Comparison of RV and interventricular mechanical synchrony between LBBP and RVSP groups. Smaller means of IVMD during LBBP indicates mechanical contraction of LV earlier than RV (A). LBBP maintained a similar IVSA to native conduction, and was significantly better than that of RVSP (B). There were no significant differences on RV Ts‐6 (C), or RV‐SD4 (D) between pacing mode or native conduction mode in both groups. RV Ts‐6, the standard deviation of the time from QRS onset to peak systolic velocity in six right ventricular lateral wall and interventricular septal segments.
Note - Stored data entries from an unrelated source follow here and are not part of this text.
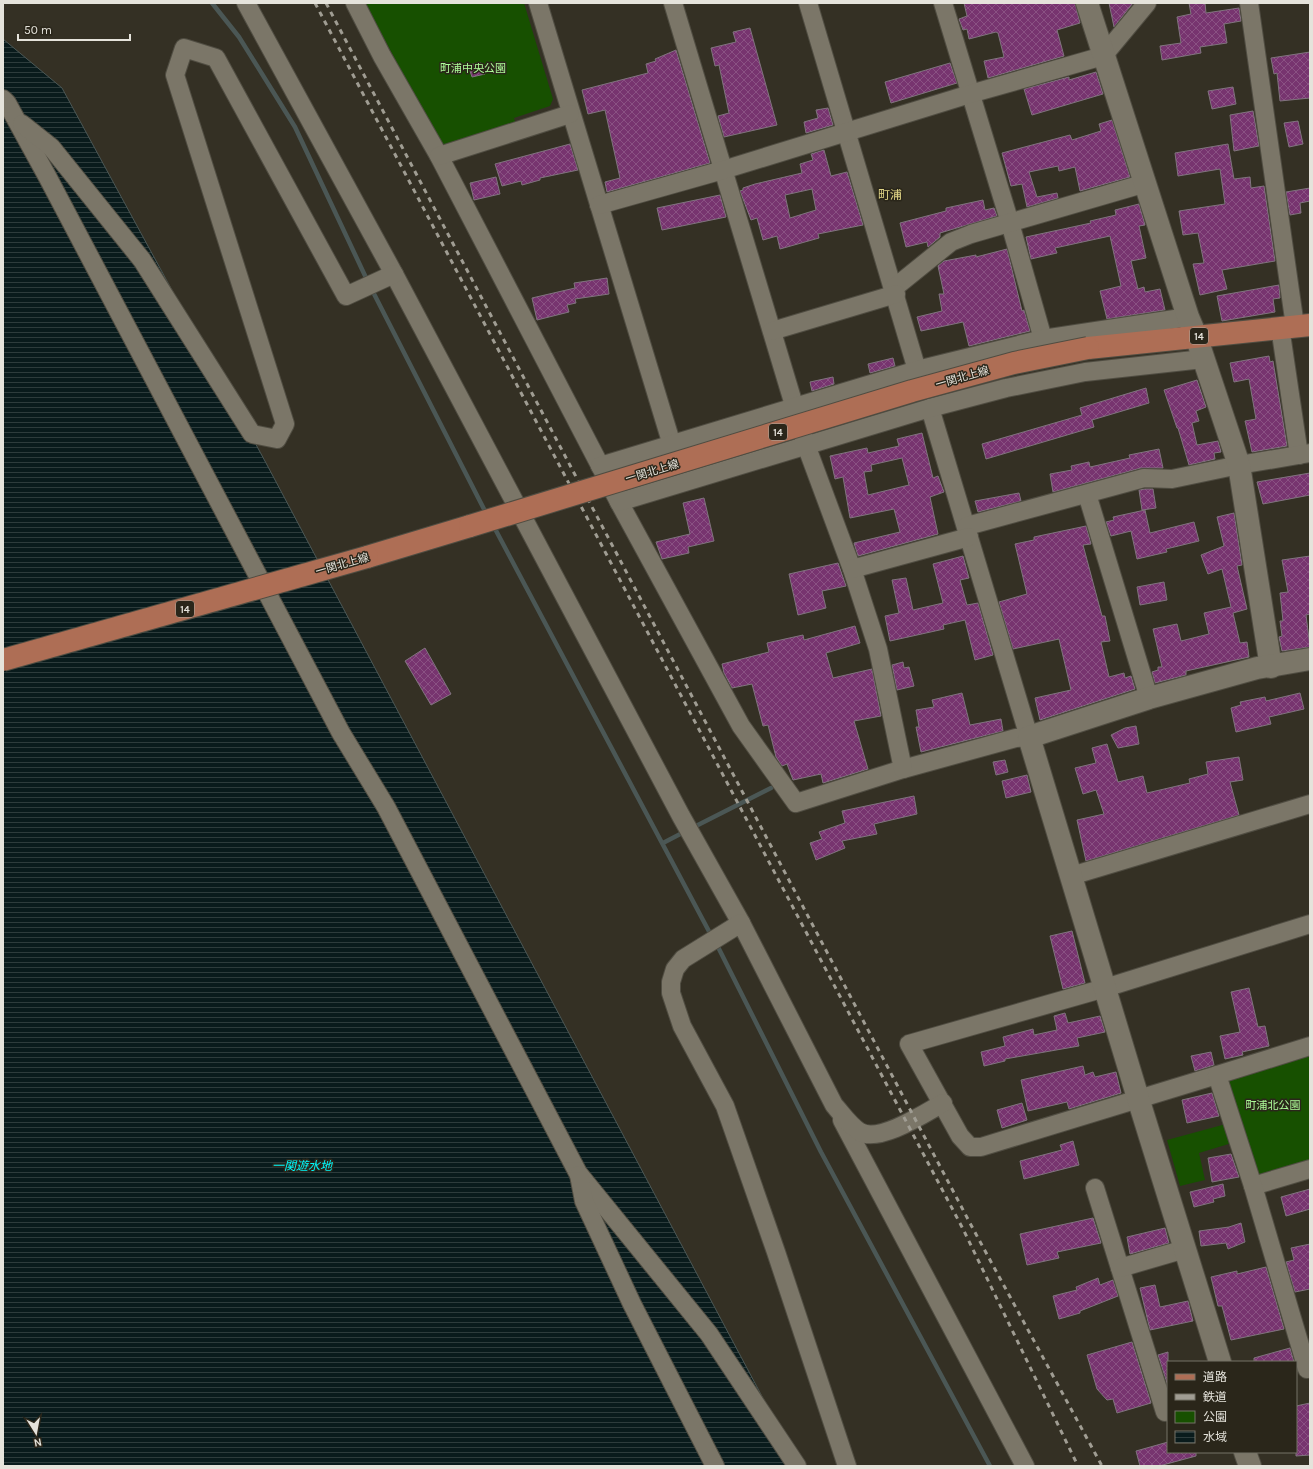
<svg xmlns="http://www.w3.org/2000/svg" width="1313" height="1469" viewBox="0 0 1313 1469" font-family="Karla,'Noto Sans JP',sans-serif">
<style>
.park{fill:#175000}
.water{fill:url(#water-rules);stroke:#4b5755}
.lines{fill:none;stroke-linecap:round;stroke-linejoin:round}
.stream{stroke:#4b5755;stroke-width:4.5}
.building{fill:url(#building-cross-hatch);stroke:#80747e;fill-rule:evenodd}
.minor-casing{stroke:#504d42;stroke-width:20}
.tertiary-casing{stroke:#504d42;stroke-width:24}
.primary-casing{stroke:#504d42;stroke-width:24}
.minor{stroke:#7b7668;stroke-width:18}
.tertiary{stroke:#7b7668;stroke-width:22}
.primary{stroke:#ae6e55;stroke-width:22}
.rail{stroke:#a09d93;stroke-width:3;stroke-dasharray:5 5;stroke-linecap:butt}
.primary-bridge-casing{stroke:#504d42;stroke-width:24;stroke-linecap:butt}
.primary-bridge{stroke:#ae6e55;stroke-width:22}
.labels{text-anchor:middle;stroke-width:3;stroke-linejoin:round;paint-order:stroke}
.shield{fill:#2a261a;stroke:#adaaa1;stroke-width:1}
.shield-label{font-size:10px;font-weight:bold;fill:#e5e3db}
.park-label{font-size:11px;fill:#adfb98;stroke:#2a261a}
.street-label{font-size:11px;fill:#e5e3db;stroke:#2a261a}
.neighbourhood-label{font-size:12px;fill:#e2d687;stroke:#2a261a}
.water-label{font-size:12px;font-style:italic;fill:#00f9fc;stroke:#2a261a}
</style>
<defs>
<pattern id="water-rules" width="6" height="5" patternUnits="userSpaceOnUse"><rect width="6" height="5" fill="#091b1c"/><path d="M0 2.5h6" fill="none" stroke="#2d3c3c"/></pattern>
<pattern id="building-cross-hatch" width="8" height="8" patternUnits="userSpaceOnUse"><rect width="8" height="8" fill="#77346f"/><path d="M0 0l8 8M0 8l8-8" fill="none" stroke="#8a5183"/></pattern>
</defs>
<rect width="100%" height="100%" fill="#343024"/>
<g class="park">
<path d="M365,3H524L553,99L550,106L514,118L516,124L442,147Z"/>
<path d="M1310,1054V1162L1262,1176L1254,1172L1245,1139L1199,1153L1205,1180L1180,1186L1167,1140L1237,1121L1228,1084L1232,1077Z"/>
</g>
<path class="water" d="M3,39L62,88L266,463L799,1466H3Z"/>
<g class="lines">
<g class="stream">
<path d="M212,3L239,37L295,127L368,282"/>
<path d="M371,288L487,515"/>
<path d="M493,525L712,937"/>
<path d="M692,828L771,788"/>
<path d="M663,843L686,831"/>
<path d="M716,943L821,1152L990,1466"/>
</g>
</g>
<g class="building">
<path d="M964,3H1075L1080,23L1057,30L1064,56L988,78L984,61L1004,57L998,33L996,32L969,39L967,29L963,30L959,19L967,16Z"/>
<path d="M1109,3H1133L1114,27Z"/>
<path d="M1189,3H1205L1206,13L1239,8L1241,21L1224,24L1227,43L1200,47L1201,53L1162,60L1160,46L1181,43L1177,17L1191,14Z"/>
<path d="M750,28L777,125L724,137L718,116L729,113L719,65L715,66L711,48L736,42L733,32Z"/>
<path d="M676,50L710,163L607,192L605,182L620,178L605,110L588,114L582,90L648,73L646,64L656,61L655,59Z"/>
<path d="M1310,52V98L1280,101L1277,73L1274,74L1271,58Z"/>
<path d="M481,63L485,74L472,77L468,65Z"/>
<path d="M950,63L957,83L891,103L885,82Z"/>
<path d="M1096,72L1103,94L1032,115L1024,89L1069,77V80Z"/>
<path d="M1233,87L1236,104L1212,109L1208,91Z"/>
<path d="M828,108L833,125L806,133L804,122L818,118L816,110Z"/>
<path d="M1253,111L1259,146L1234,151L1230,115Z"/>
<path d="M1112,120L1130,177L1080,191L1075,167L1059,171L1058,166L1029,172L1037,197L1057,193L1058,198L1027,207L1022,184L1011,186L1002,153L1070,135L1072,140L1101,131L1099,124Z"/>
<path d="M1298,121L1303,144L1289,147L1284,123Z"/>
<path d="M570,144L578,170L540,178V180L522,185L521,181L502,186L495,164Z"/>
<path d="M1228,144L1234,179L1250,177L1251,188L1264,186L1275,261L1222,270L1227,289L1200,295L1193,264L1204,263L1198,233L1183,235L1179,211L1225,204L1220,169L1178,176L1175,153Z"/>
<path d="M824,150L831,176L847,172L863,225L818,234L819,238L780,249L777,236L763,240L757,218L751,220L740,191L743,190V188L755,184L802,173L800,164L813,160L811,154ZM812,189L816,210L790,218L785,195Z"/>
<path d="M496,177L500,194L474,200L470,183Z"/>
<path d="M1310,188V201L1300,203L1301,213L1290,215L1286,192Z"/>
<path d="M720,195L726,217L662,230L657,208Z"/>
<path d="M983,200L985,210L994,208L997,216L940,233V237L928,247L927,242L906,247L900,223L946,211V208Z"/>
<path d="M1139,204L1145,225L1139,226L1146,258L1131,261L1138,289L1144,287L1145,292L1160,289L1165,310L1107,319L1100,291L1121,286L1110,236L1055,248L1057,253L1031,259L1026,237L1091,223L1090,221L1116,215L1115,210Z"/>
<path d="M1007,249L1022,311L1024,310L1030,331L969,346L963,322L921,331L917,317L942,311L939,294H944L938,266L944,261L976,255V257Z"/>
<path d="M607,278L609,294L575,299L576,303L567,305L569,312L537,320L532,298L575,288L574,283Z"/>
<path d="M1279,285L1280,298L1273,299L1275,312L1222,321L1217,296Z"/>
<path d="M1269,356L1270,362L1273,361L1287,446L1252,452L1245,421L1256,419L1249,379L1234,382L1230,363Z"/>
<path d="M893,358L895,366L870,373L868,364Z"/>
<path d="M833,377L834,384L812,391L810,382Z"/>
<path d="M1197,380L1206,407L1196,411L1199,421L1192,423L1197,445L1218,441L1221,452L1214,453L1215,459L1189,465L1178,428H1177L1164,390Z"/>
<path d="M1146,388L1149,403L1092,420L1094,427L986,459L982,444L1082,415L1080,408Z"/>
<path d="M922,433L933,478L938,476L944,492L930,497L938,534L858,556L854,543L900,532L894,509L850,518L843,477L835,479L830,456L867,448L868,453L899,446L897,439ZM902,458L909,485L868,495L864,472L872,471L871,465Z"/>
<path d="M1159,449L1163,468H1141L1053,492L1050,474L1072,470L1071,466L1089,462L1090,467L1130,458L1129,455Z"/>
<path d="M1310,473V495L1263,504L1257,482Z"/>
<path d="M1145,489H1153L1156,508L1142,510L1139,490Z"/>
<path d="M1019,493L1021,501L978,512L975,501Z"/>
<path d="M704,498L714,541L688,547L689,553L662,559L656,542L690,534L683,503Z"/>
<path d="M1145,510L1150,533L1194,522L1199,541L1166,549L1167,552L1137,559L1131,531L1111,536L1106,522L1114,520L1113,517Z"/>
<path d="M1234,513L1242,565L1237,566L1247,609L1233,613L1240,643L1247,642L1249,657L1186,671V675L1155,683L1152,672L1158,670V667H1162L1153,629L1177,624L1181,641L1209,634L1204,613L1231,607L1222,569L1208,574L1201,555L1224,546L1217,517Z"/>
<path d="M1086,526L1091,544L1083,545L1102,616H1105L1110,641L1101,642L1109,677L1124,673L1125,678L1131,676L1135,689L1040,720L1035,698L1071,690L1059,639L1013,649L999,602L1027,594L1015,544L1034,540V537Z"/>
<path d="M963,556L969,578L960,580L967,605L978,603L993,655L975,660L965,620L943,625L944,629L890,641L885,616L899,613L892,580L906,578L913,610L943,603L933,564Z"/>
<path d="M1310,556V614L1306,615L1310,647L1282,651L1279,637L1282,636L1280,621H1283L1280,593L1288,592L1282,560Z"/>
<path d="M838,563L846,586L822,591L826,608L798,615L789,574Z"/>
<path d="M1164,582L1167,600L1140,605L1137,587Z"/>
<path d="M855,626L860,643L826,653L833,678L872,669L881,716L854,721L868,769L823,783L821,774L793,780L787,764L782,766L776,757L768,725L763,726L752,684L732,688L724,673L722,664L769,652L767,643L803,635L804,640Z"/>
<path d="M425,648L451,694L431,705L405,661Z"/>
<path d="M903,662L904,668L909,667L914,686L897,690L892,665Z"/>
<path d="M962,693L970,725L1001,719L1003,731L921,752L916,727H919L916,710L934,707L932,700Z"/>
<path d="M1300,693L1304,709L1269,717L1271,724L1236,732L1231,708L1241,705L1240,702L1265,697L1266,701Z"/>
<path d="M1136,726L1139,744L1118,748L1111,735L1125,728Z"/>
<path d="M1107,744L1118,782L1143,776L1147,793L1190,783L1189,779L1208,774L1206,762L1239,757L1243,780L1230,782L1239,815L1086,861L1077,820L1104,814L1096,790L1083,794L1075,768L1096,763L1092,748Z"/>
<path d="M1005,760L1008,772L996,775L993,762Z"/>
<path d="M1027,775L1031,792L1006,798L1002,781Z"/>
<path d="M914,796L917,814L874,824L877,834L842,841L845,848L816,860L810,843L822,839L819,832L845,823L842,811Z"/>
<path d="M1072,931L1085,983L1063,989L1050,936Z"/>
<path d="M1249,988L1258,1027L1265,1026L1269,1046L1242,1052L1243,1055L1225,1059L1220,1036L1240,1032L1231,992Z"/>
<path d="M1065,1013L1068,1023L1100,1016L1105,1032L1077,1038L1079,1046L1005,1059V1061L984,1066L981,1052L1005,1046L1003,1037L1033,1029L1034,1035L1057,1030L1054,1016Z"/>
<path d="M1211,1052L1214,1065L1195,1071L1191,1056Z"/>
<path d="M1083,1066L1085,1075L1093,1072L1095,1077L1116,1072L1121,1093L1069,1109L1067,1102L1028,1111L1021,1080Z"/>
<path d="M1212,1093L1219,1116L1187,1123L1182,1100Z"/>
<path d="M1022,1103L1027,1120L1002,1128L997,1110Z"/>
<path d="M1073,1141L1079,1165L1024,1179L1020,1161L1062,1150L1060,1145Z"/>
<path d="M1231,1154L1239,1177L1212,1182L1208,1158Z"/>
<path d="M1223,1184L1225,1196L1213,1199L1214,1202L1194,1207L1190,1192Z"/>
<path d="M1310,1189V1209L1286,1216L1281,1197Z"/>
<path d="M1093,1218L1101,1243L1057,1252L1059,1258L1027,1265L1020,1234Z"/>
<path d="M1241,1223L1245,1242L1228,1249L1226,1243L1201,1246L1199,1231L1229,1227Z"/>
<path d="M1165,1228L1169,1243L1130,1254L1127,1237Z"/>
<path d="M1310,1244V1289L1295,1292L1286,1262L1294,1260L1291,1248Z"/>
<path d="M1266,1267L1284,1329L1231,1340L1222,1306H1218L1211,1277L1237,1271V1274Z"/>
<path d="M1098,1278L1100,1285L1113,1280L1118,1296L1080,1311V1313L1059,1319L1053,1296L1077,1290L1076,1287Z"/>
<path d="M1155,1285L1160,1307L1188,1301L1193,1321L1150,1330L1140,1288Z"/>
<path d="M1132,1342L1151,1403L1117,1413L1113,1399L1107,1400L1097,1389L1087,1355Z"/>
<path d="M1290,1348L1294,1362H1254V1358Z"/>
<path d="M1168,1352V1386L1158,1355Z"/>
<path d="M1310,1403V1455L1296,1456V1406Z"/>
<path d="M1168,1442V1452H1196V1456L1159,1466H1140L1136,1451Z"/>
</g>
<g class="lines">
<g class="minor-casing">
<g id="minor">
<path d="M246,3L394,274L681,816L741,923"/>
<path d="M355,3L382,56L439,156L619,502L741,726L796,803L903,769L1016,738L1029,737L930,408"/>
<path d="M538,3L672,445"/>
<path d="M673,3L806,445L852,569L878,649L903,769"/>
<path d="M808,3L917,370"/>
<path d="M943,3L1010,223L1043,339"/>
<path d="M1249,3L1295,326"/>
<path d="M3,99L7,103L47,176L341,733L386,807L578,1173L709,1334L797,1466"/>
<path d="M22,124L51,147L142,260L252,434L277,439L285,424L175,75L184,48L216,58L346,296L394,274"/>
<path d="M439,156L570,114"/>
<path d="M599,205L723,170L970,94L1103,56L1147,3"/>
<path d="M894,288L951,242L971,234L1146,183"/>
<path d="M1280,327L1299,455"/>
<path d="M772,331L896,294"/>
<path d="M600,466L917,370L1043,339L1188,317"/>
<path d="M1087,494L1149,698"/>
<path d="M619,502L930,408L1006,388L1085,372L1203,359"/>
<path d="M967,526L1144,478L1172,479L1239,465L1310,453"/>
<path d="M852,569L969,537"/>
<path d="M1071,876L1310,804"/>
<path d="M1217,1075L981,1147H970L960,1136L909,1044L1105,988L1310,924"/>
<path d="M842,1120L1025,1466"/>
<path d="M579,1175L584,1201L632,1304L715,1466"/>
<path d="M1253,1186L1310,1169"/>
<path d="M1095,1188L1165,1412L1168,1411"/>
<path d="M1120,1268L1185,1249"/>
<path d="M1307,1369L1253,1186L1217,1075L1310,1046"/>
<path d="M847,1466L776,1252L725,1106L682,1026L671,993V982L675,969L683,959L741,923L834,1105C842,1114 850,1126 860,1132C880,1143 925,1113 943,1103"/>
</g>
</g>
<g class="tertiary-casing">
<g id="tertiary">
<path d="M1087,3L1188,317L1196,336L1239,465L1271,667"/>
<path d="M1220,1362L1138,1098L1029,737L1149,698L1257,668L1310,659"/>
<path d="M1245,1452L1250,1466"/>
</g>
</g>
<g class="primary-casing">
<g id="primary">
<path d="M1088,348L1310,325"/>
<path d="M367,557L470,526"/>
</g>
</g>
<use href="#minor" class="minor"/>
<use href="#tertiary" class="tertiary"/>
<use href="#primary" class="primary"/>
<g class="rail">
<path d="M315,3L963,1229L1078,1466"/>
<path d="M326,3L971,1225L1102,1466"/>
</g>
<g class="primary-bridge-casing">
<g id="primary-bridge">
<path d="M470,526L912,391L1014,363L1088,348"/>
<path d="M3,660L367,557"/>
</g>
</g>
<use href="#primary-bridge" class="primary-bridge"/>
</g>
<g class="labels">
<g class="shield">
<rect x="1190" y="328" width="18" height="16" rx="3"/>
<rect x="769" y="424" width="18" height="16" rx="3"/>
<rect x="176" y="601" width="18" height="16" rx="3"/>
</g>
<g class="shield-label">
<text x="1199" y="340">14</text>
<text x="778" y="436">14</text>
<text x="185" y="613">14</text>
</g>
<g class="park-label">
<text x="473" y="72">町浦中央公園</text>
<text x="1273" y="1109">町浦北公園</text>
</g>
<g class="street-label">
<text transform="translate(962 377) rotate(-16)" y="4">一関北上線</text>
<text transform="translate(652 471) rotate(-17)" y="4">一関北上線</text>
<text transform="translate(342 564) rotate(-16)" y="4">一関北上線</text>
</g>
<g class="neighbourhood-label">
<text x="890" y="199">町浦</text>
</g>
<g class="water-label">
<text x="302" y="1170">一関遊水地</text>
</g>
</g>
<rect width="1313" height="1469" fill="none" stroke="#e5e3db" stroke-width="8"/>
<rect x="1167" y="1361" width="130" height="92" fill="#2a261a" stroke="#757267"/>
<rect x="1175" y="1374" width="20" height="6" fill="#ae6e55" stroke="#757267"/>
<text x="1203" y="1381" font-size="12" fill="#e5e3db">道路</text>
<rect x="1175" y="1394" width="20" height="6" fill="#a09d93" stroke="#757267"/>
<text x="1203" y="1401" font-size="12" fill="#e5e3db">鉄道</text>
<rect x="1175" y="1411" width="20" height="12" fill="#175000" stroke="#757267"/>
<text x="1203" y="1421" font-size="12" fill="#e5e3db">公園</text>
<rect x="1175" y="1431" width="20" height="12" fill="url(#water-rules)" stroke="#757267"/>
<text x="1203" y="1441" font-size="12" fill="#e5e3db">水域</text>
<g transform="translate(36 1433) rotate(169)" stroke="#2a261a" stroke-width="3" paint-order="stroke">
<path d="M0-3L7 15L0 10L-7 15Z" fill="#e5e3db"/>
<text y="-6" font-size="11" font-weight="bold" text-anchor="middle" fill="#e5e3db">N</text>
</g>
<path d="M18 34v6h112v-6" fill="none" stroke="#e5e3db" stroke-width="2"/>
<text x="24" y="34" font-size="12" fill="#e5e3db" stroke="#2a261a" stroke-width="3" paint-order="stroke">50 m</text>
</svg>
IVMD, interventricular mechanical delay; IVSA, the time difference from the onset of the QRS complex to the peak systolic velocities between left ventricle and right ventricle; LBBP, left bundle branch pacing; NCM, native conduction mode; PCM, paced capture mode; RVSP, right ventricular septum pacing; RV‐SD4, the standard deviation of the times to peak‐systolic strain for the four mid‐basal right ventricular segments corrected to the R‐R interval between two QRS complexes.

Figure 3

Comparison of RV function between LBBP and RVSP groups. RVSP manifested significant worsening in RV‐FAC (A) and RV‐GLS (B–D) compared with intrinsic conduction. On the contrary, LBBP is similar to native conduction in all indexes relating to RV hemodynamic effect. EndoGLS, endocardial global longitudinal strain; FreeWallSt, strain of right ventricular free wall; LBBP, left bundle branch pacing; NCM, native conduction mode; PCM, paced capture mode; RVSP, right ventricular septum pacing; RV‐FAC, fractional area change; MyoGLS, myocardial global longitudinal strain.

Figure 4

Comparison of TR and RV function between LBBP subgroups of different pacing sites. AIVS, anterior interventricular septum; E‐T distance, the distance from the electrode fixation site to the tricuspid annulus; EndoGLS, endocardial global longitudinal strain; NCM, native conduction mode; PIVS, posterior interventricular septum; PCM, paced capture mode; RAA, right atrial area; RV‐FAC, fractional area change; TR, tricuspid regurgitation.